Я прекрасно знаю, что опыта у него не так уж много, но заполучить его он очень стремится. Такая бравада в одиннадцатом классе — это даже несколько забавно. Но сейчас мне не очень смешно.

Сам того не осознавая, я вскакиваю на ноги, подхожу к кромке поле.

Порыв идиотский. Не буду же я за шкирку его оттаскивать, запретить ему я ничего не могу. Но я с детства знаю Гелю, просто хочу ее защитить.

Эта мысль даже в моей голове звучит по-идиотски, и я досадливо морщусь.

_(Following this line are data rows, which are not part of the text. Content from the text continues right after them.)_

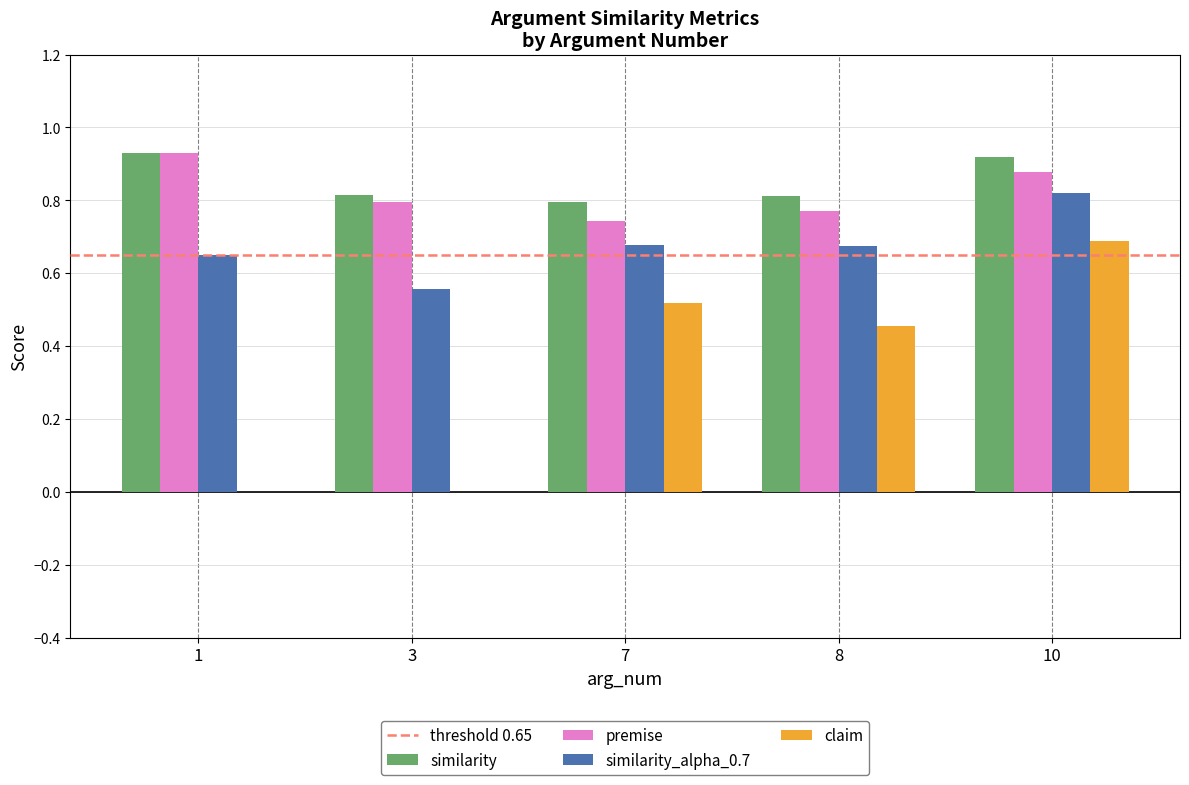

How many groups of bars are there?

5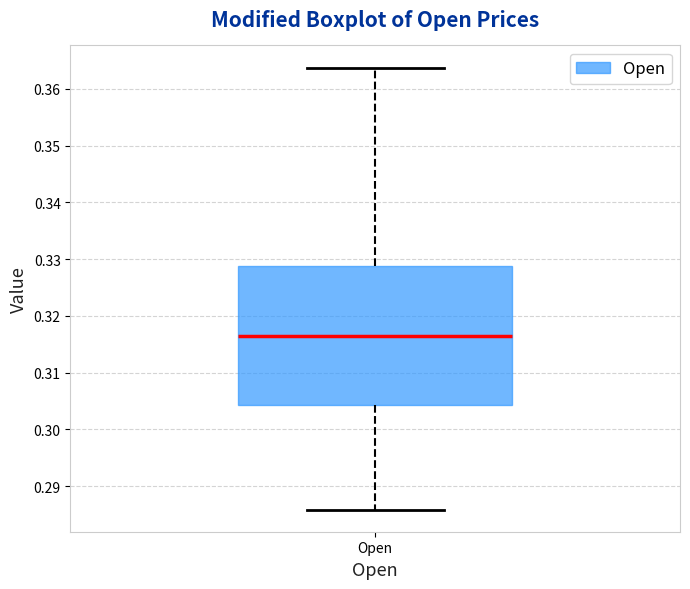

Read this box plot against the y-axis: the position of the median line, the range covered by the box, and the ends of both whiskers. The values are not printed on the chart, so give them approximately, as read against the axis.

median 0.316, box 0.304 to 0.329, whiskers 0.286 to 0.364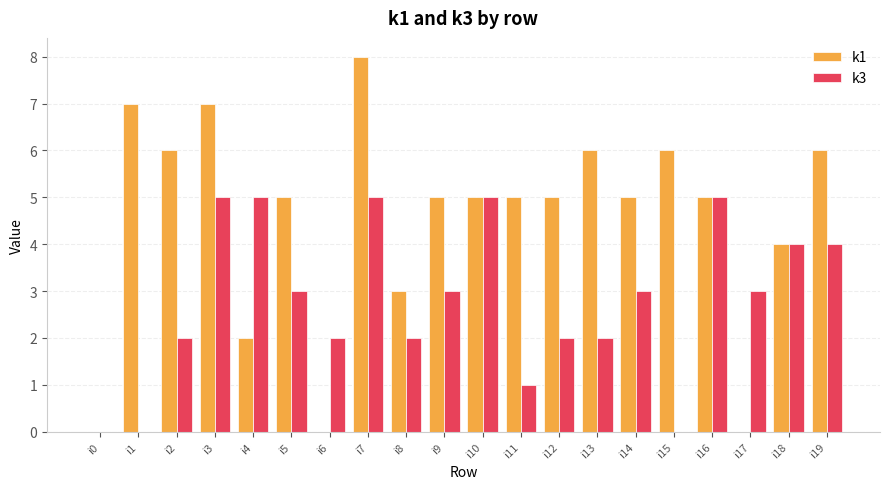

Reading right to left, extract all data points from this chart.

k1: i19=6	i18=4	i17=0	i16=5	i15=6	i14=5	i13=6	i12=5	i11=5	i10=5	i9=5	i8=3	i7=8	i6=0	i5=5	i4=2	i3=7	i2=6	i1=7	i0=0
k3: i19=4	i18=4	i17=3	i16=5	i15=0	i14=3	i13=2	i12=2	i11=1	i10=5	i9=3	i8=2	i7=5	i6=2	i5=3	i4=5	i3=5	i2=2	i1=0	i0=0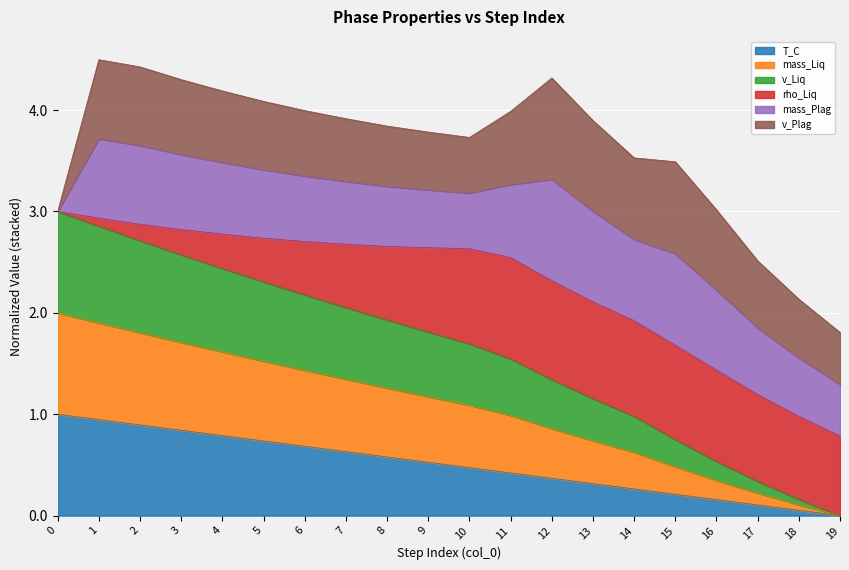

What is the maximum value for T_C?

1.0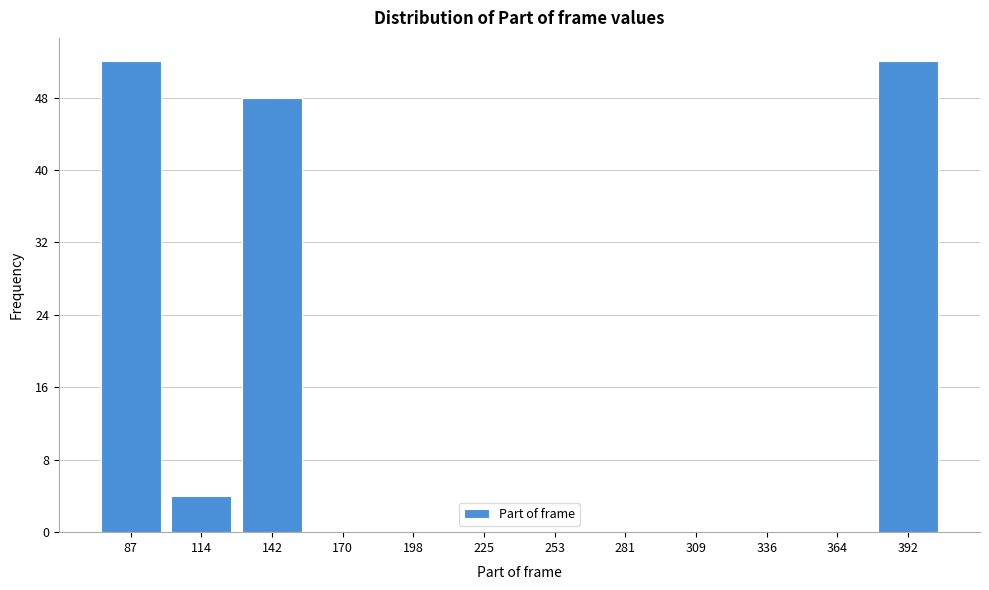

Reading right to left, extract all data points from this chart.

392=52	364=0	336=0	309=0	281=0	253=0	225=0	198=0	170=0	142=48	114=4	87=52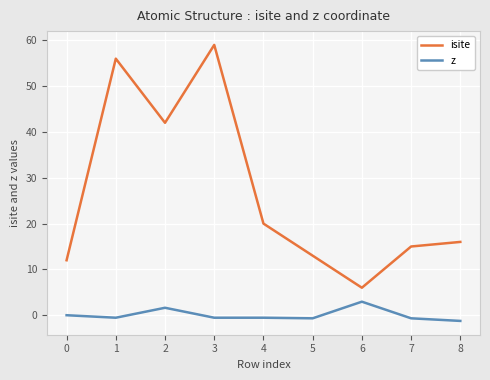

The value of isite at 6 is 6.0. True or false?

True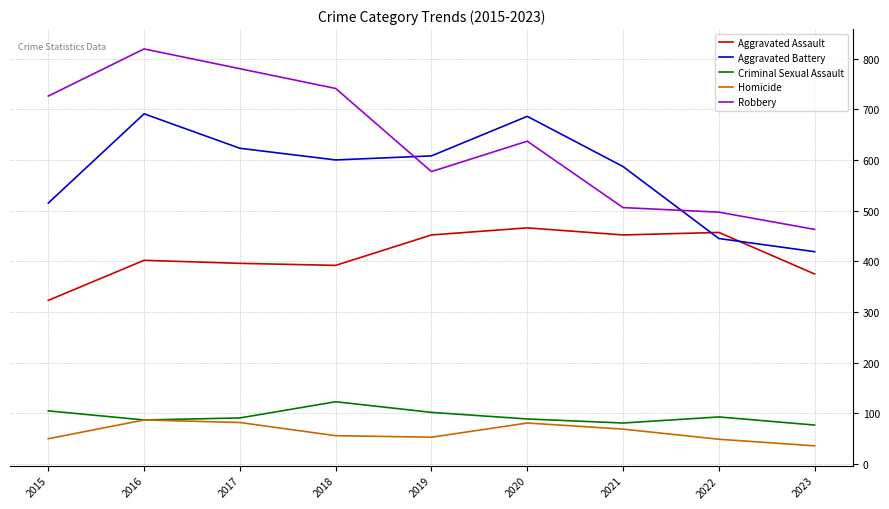

Does the chart have visible grid lines?

Yes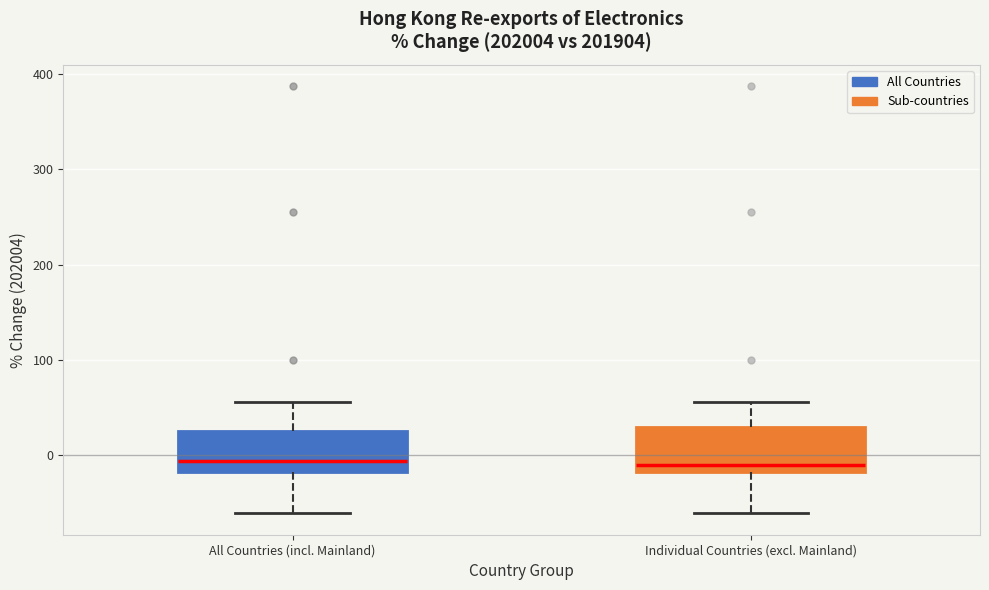

Reading left to right, read every box against the y-axis: the position of its median line, the range the box covers, and the ends of its whiskers. The values are not printed on the chart, so give them approximately, as read against the axis.

All Countries (incl. Mainland): median -10, box -20 to 30, whiskers -60 to 60
Individual Countries (excl. Mainland): median -10, box -20 to 30, whiskers -60 to 60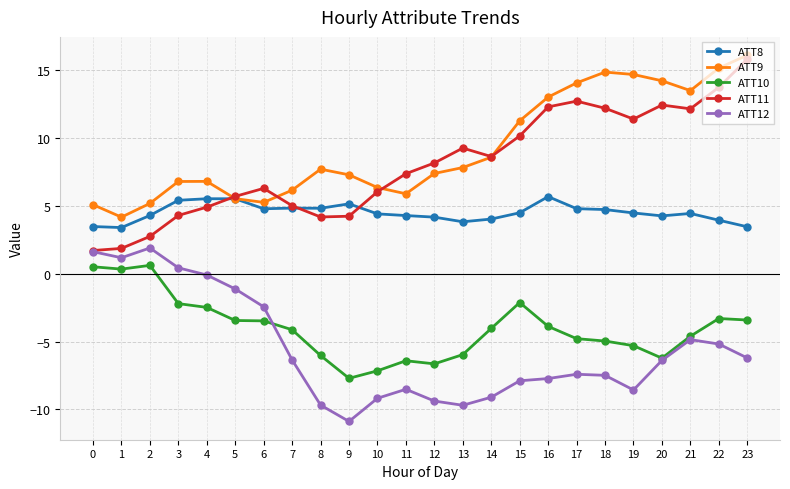

What is the total value across all series at 4?

14.7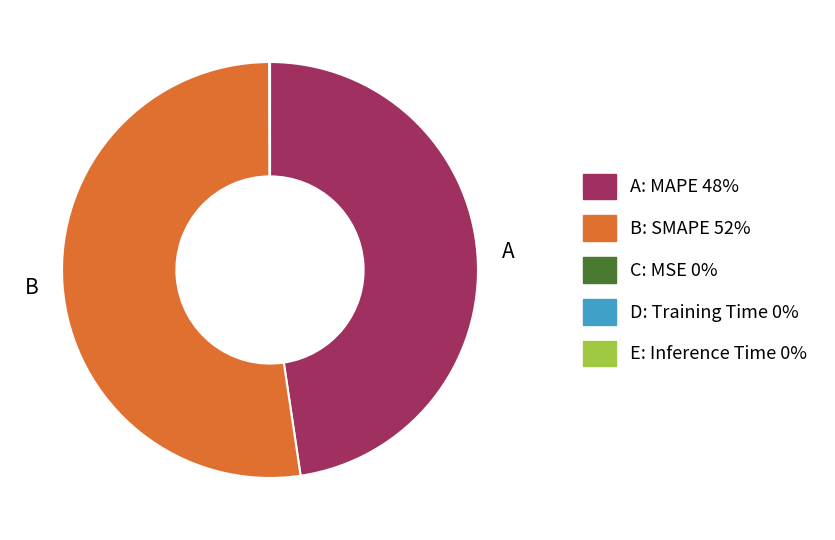

True or false: B: SMAPE 52% accounts for 52% of the total.

True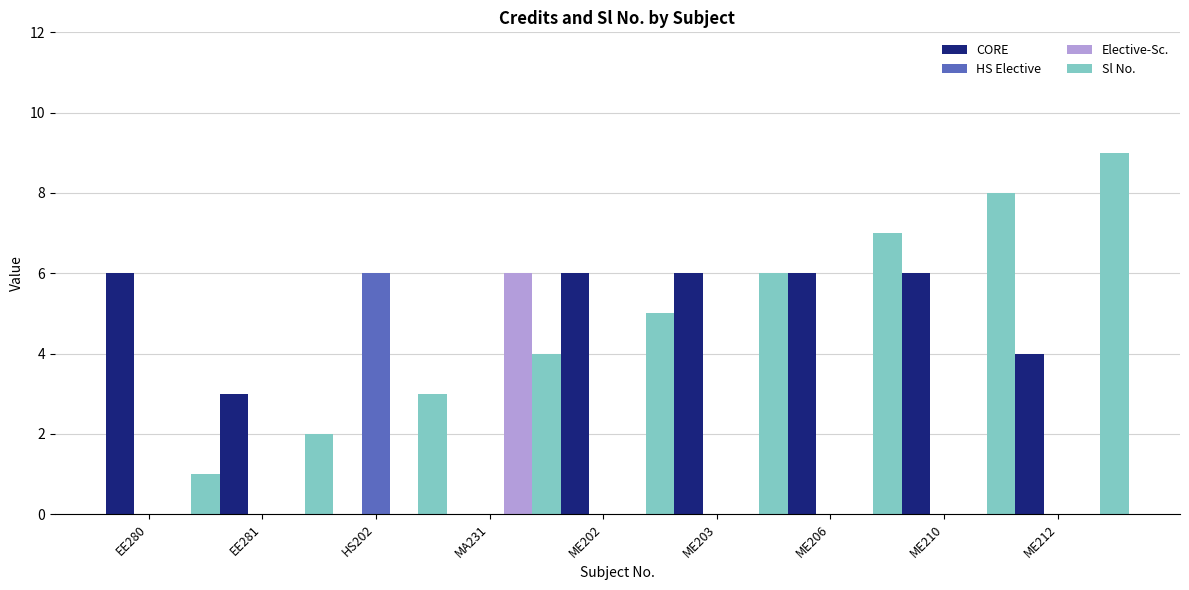

Which series changed the most between EE281 and HS202?

HS Elective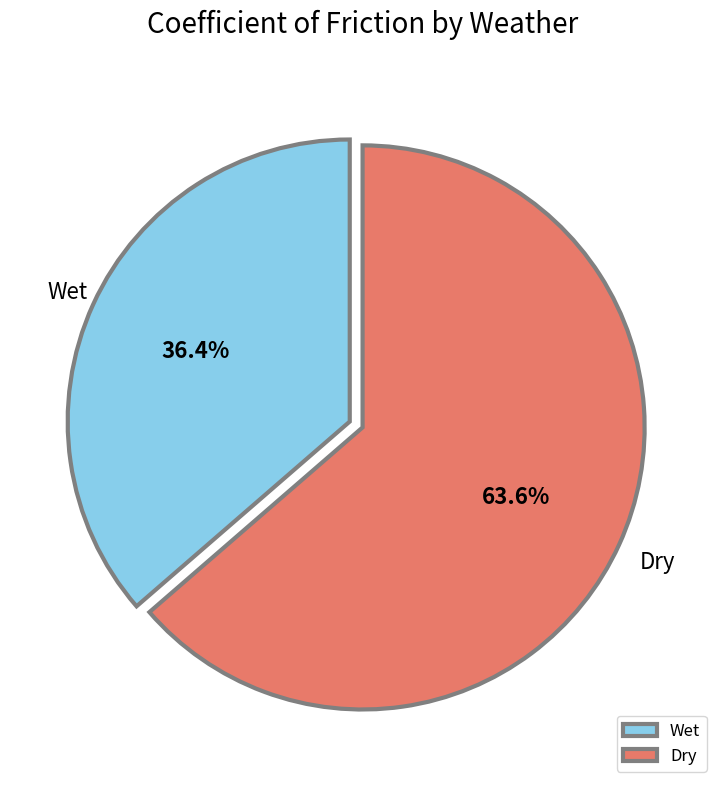

How many slices are in this pie chart?

2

От кого я защищать ее собрался, от Андрюхи? Он хороший парень.

Скрещиваю руки на груди и продолжаю смотреть на то, как Бава веселит Субботину и заодно ее подружку.

Пальцы против воли сжимаются в кулаки.

Ладно. Они взрослые люди. Если понравятся друг другу и захотят встречаться — ну что ж, надеюсь, будут счастливы.

Я отворачиваюсь и тут же ловлю непривычно хмурый взгляд Богдана. Смотрю в ответ прямо и сердито. Что ты от меня, твою мать, хочешь?! Чтобы я на твою сестру и смотреть не смел? Тогда об этом следовало договариваться.

Все внутри вибрирует от злости. На всех вокруг и на себя, только не понимаю, за что. Снова сажусь на скамейку.

Глаза, мне уже неподвластные, снова находят Гелю. Она как раз заходит на поворот, неспешно пробегает мимо и удаляется. Стараюсь не смотреть на то, как именно она это делает. Идиотизм. Это Субботина, что со мной не так?! Да и потом, она в мою сторону даже не смотрит. Спасибо, что хоть огрызаться перестала.

Физрук, тем временем, делит ребят на команды. Капитанами команд назначает Богдана и Баву. Пацаны подкидывают монетку, и Андрюха первым начинает набирать себе игроков. Конечно, он берет Гелю. На это я смотреть уже не хочу.

— Виктор Евгенич, — говорю тихо, подойдя к нему, — голова разболелась, я в раздевалке подожду.